1) Prioritize trails for maintenance.
Make a list and put your trails into 2 or 3 categories, maybe high, medium or low priorities. Keep in mind that you don't have to look at every trail, just the ones that you're interested in maintaining. Ask the following questions to help decide what goes where. Which trails suffered the most damage? Is the damage a safety concern? Should the trail be closed until repaired? Which trails have the heaviest use? Which trails need major work and which ones need regular maintenance? Can the work be done in one session or will it take several work days? High priority trails are the ones that include any safety related problems, especially if the use of that trail is high. Secondary trails might be trails that suffered damage or see a lot of use, however the damage does not affect the safety of the user. Third priority would be routine maintenance that would normally occur. Many trail systems may only require 1 or 2 priorities. Also make note of any problems that are beyond the scope of volunteers. As users, you will likely know the trail conditions before land managers.

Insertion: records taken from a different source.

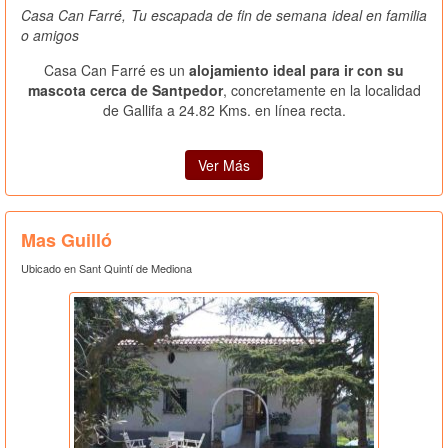
Casa Can Farré, Tu escapada de fin de semana ideal en familia
o amigos
Casa Can Farré es un
alojamiento ideal para ir con su
mascota cerca de Santpedor
, concretamente en la localidad
de Gallifa a 24.82 Kms. en línea recta.
Ver Más
Mas Guilló
Ubicado en Sant Quintí de Mediona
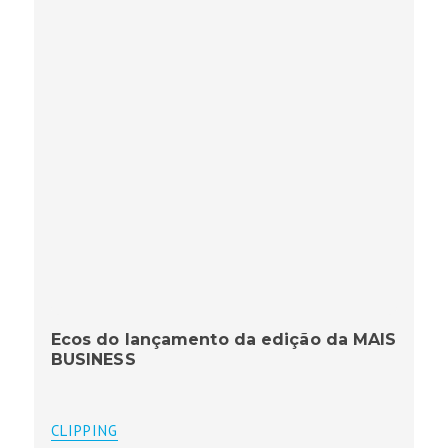
Ecos do lançamento da edição da MAIS
BUSINESS
CLIPPING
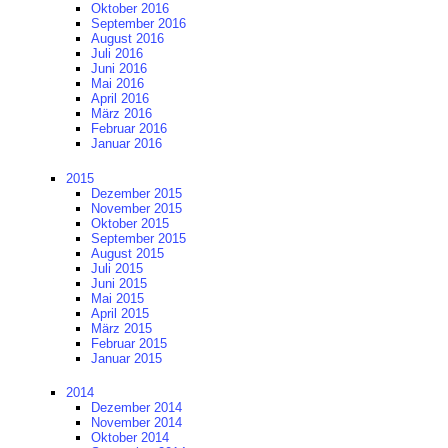
Oktober 2016
September 2016
August 2016
Juli 2016
Juni 2016
Mai 2016
April 2016
März 2016
Februar 2016
Januar 2016
2015
Dezember 2015
November 2015
Oktober 2015
September 2015
August 2015
Juli 2015
Juni 2015
Mai 2015
April 2015
März 2015
Februar 2015
Januar 2015
2014
Dezember 2014
November 2014
Oktober 2014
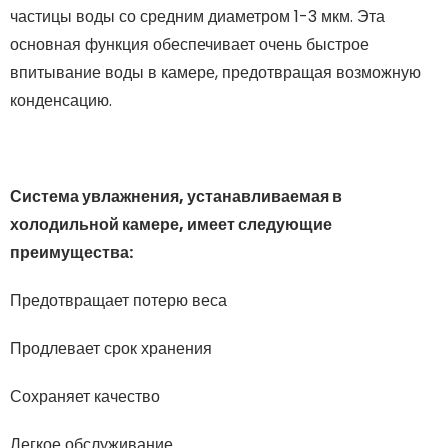
частицы воды со средним диаметром 1-3 мкм. Эта
основная функция обеспечивает очень быстрое
впитывание воды в камере, предотвращая возможную
конденсацию.
Система увлажнения, устанавливаемая в
холодильной камере, имеет следующие
преимущества:
Предотвращает потерю веса
Продлевает срок хранения
Сохраняет качество
Легкое обслуживание.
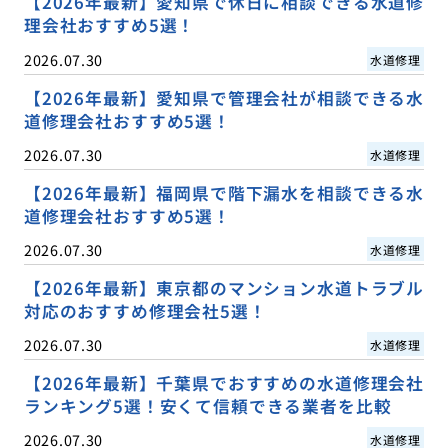
【2026年最新】愛知県で休日に相談できる水道修
理会社おすすめ5選！
2026.07.30
水道修理
【2026年最新】愛知県で管理会社が相談できる水
道修理会社おすすめ5選！
2026.07.30
水道修理
【2026年最新】福岡県で階下漏水を相談できる水
道修理会社おすすめ5選！
2026.07.30
水道修理
【2026年最新】東京都のマンション水道トラブル
対応のおすすめ修理会社5選！
2026.07.30
水道修理
【2026年最新】千葉県でおすすめの水道修理会社
ランキング5選！安くて信頼できる業者を比較
2026.07.30
水道修理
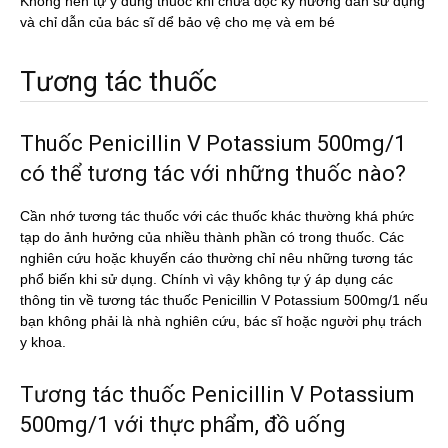
Không nên tự ý dùng thuốc khi chưa đọc kỹ hướng dẫn sử dụng
và chỉ dẫn của bác sĩ dể bảo vệ cho mẹ và em bé
Tương tác thuốc
Thuốc Penicillin V Potassium 500mg/1
có thể tương tác với những thuốc nào?
Cần nhớ tương tác thuốc với các thuốc khác thường khá phức
tạp do ảnh hưởng của nhiều thành phần có trong thuốc. Các
nghiên cứu hoặc khuyến cáo thường chỉ nêu những tương tác
phổ biến khi sử dụng. Chính vì vậy không tự ý áp dụng các
thông tin về tương tác thuốc Penicillin V Potassium 500mg/1 nếu
bạn không phải là nhà nghiên cứu, bác sĩ hoặc người phụ trách
y khoa.
Tương tác thuốc Penicillin V Potassium
500mg/1 với thực phẩm, đồ uống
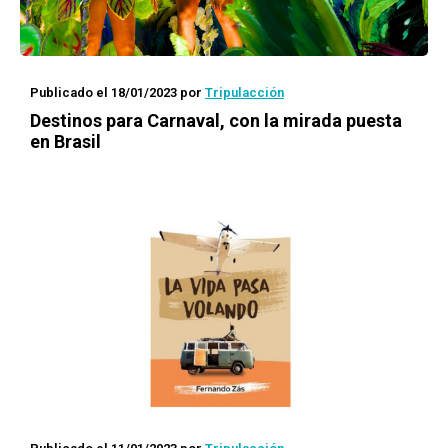
Publicado el 18/01/2023
por
Tripulacción
Destinos para Carnaval, con la mirada puesta
en Brasil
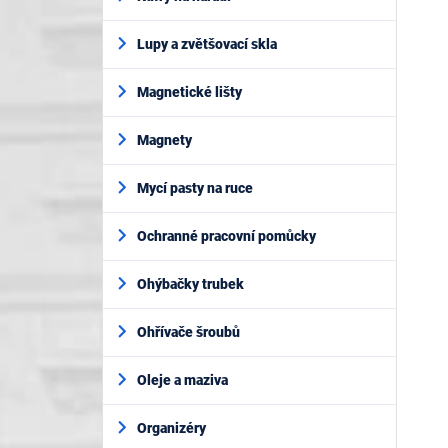
Lupy a zvětšovací skla
Magnetické lišty
Magnety
Mycí pasty na ruce
Ochranné pracovní pomůcky
Ohýbačky trubek
Ohřívače šroubů
Oleje a maziva
Organizéry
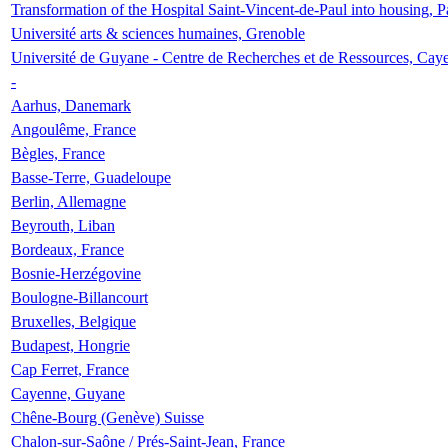
Transformation of the Hospital Saint-Vincent-de-Paul into housing, P
Université arts & sciences humaines, Grenoble
Université de Guyane - Centre de Recherches et de Ressources, Cay
-
Aarhus, Danemark
Angoulême, France
Bègles, France
Basse-Terre, Guadeloupe
Berlin, Allemagne
Beyrouth, Liban
Bordeaux, France
Bosnie-Herzégovine
Boulogne-Billancourt
Bruxelles, Belgique
Budapest, Hongrie
Cap Ferret, France
Cayenne, Guyane
Chêne-Bourg (Genève) Suisse
Chalon-sur-Saône / Prés-Saint-Jean, France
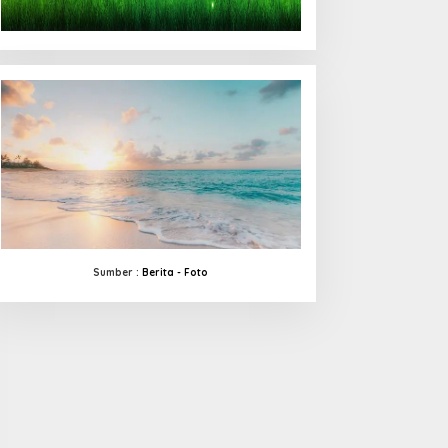
Sumber :
Berita -
Foto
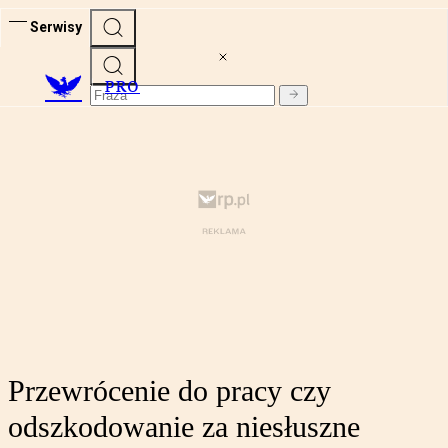
Serwisy
PRO
Przewrócenie do pracy czy
odszkodowanie za niesłuszne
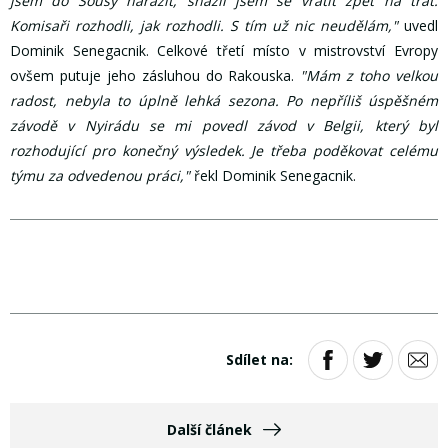
jsem do Sousy narazit, snažil jsem se vrátit zpět na trať.
Komisaři rozhodli, jak rozhodli. S tím už nic neudělám,"
uvedl
Dominik Senegacnik. Celkové třetí místo v mistrovství Evropy
ovšem putuje jeho zásluhou do Rakouska.
"Mám z toho velkou
radost, nebyla to úplně lehká sezona. Po nepříliš úspěšném
závodě v Nyirádu se mi povedl závod v Belgii, který byl
rozhodující pro konečný výsledek. Je třeba poděkovat celému
týmu za odvedenou práci,"
řekl Dominik Senegacnik.
Sdílet na:
Další článek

2) Assess trails for the amount of work.
Depending on the amount of damage, you will need to look at what will be necessary in the form of resources and materials needed to repair your trails. Take the time to figure out how many people, what kind of tools, and how many hours it might take to do a particular job. This can be a great benefit when it comes time to organize your volunteers. It also helps to organize your projects through the year.

3) Make a schedule.
With the above mentioned information, plan your projects according to the work. Major maintenance projects may not go as planned if they fall on the same day as a large local race or event. Set your dates so they have minimum conflict that could reduce your volunteer base. Check with other volunteer groups and see if you can combine events, or if you can advertise your projects through them, and that you will return the favor. Smaller projects can be used as filler dates once you know when your larger projects can be done. Provide alternate or rain dates in case of weather related problems.

4) Get permission from Land Managers.
As with any work on public land, get permission first. If you go in with all the above information, you stand a good chance of having several successful projects. The more prepared you are, the easier it is for land managers to help you. Remember, they have a lot more to contend with besides your good intentions. Give them time to review your list. Make sure that there are at least two phone contacts for them if they have questions. Ask them for their thoughts or ideas on any of your suggestions. You may want to suggest a date to sit down with them for a review, or even walk the trail. Include the concerns about trail conditions that you feel are outside the abilities of your volunteers, but ask that they keep you informed on their plans. Offer volunteer assistance as an available resource they can use to help minimize costs associated with non-volunteer trail maintenance concerns. Make your package short, maybe 2 to 4 pages, try to include a map with the highlighted trails, and don't go over board on detail.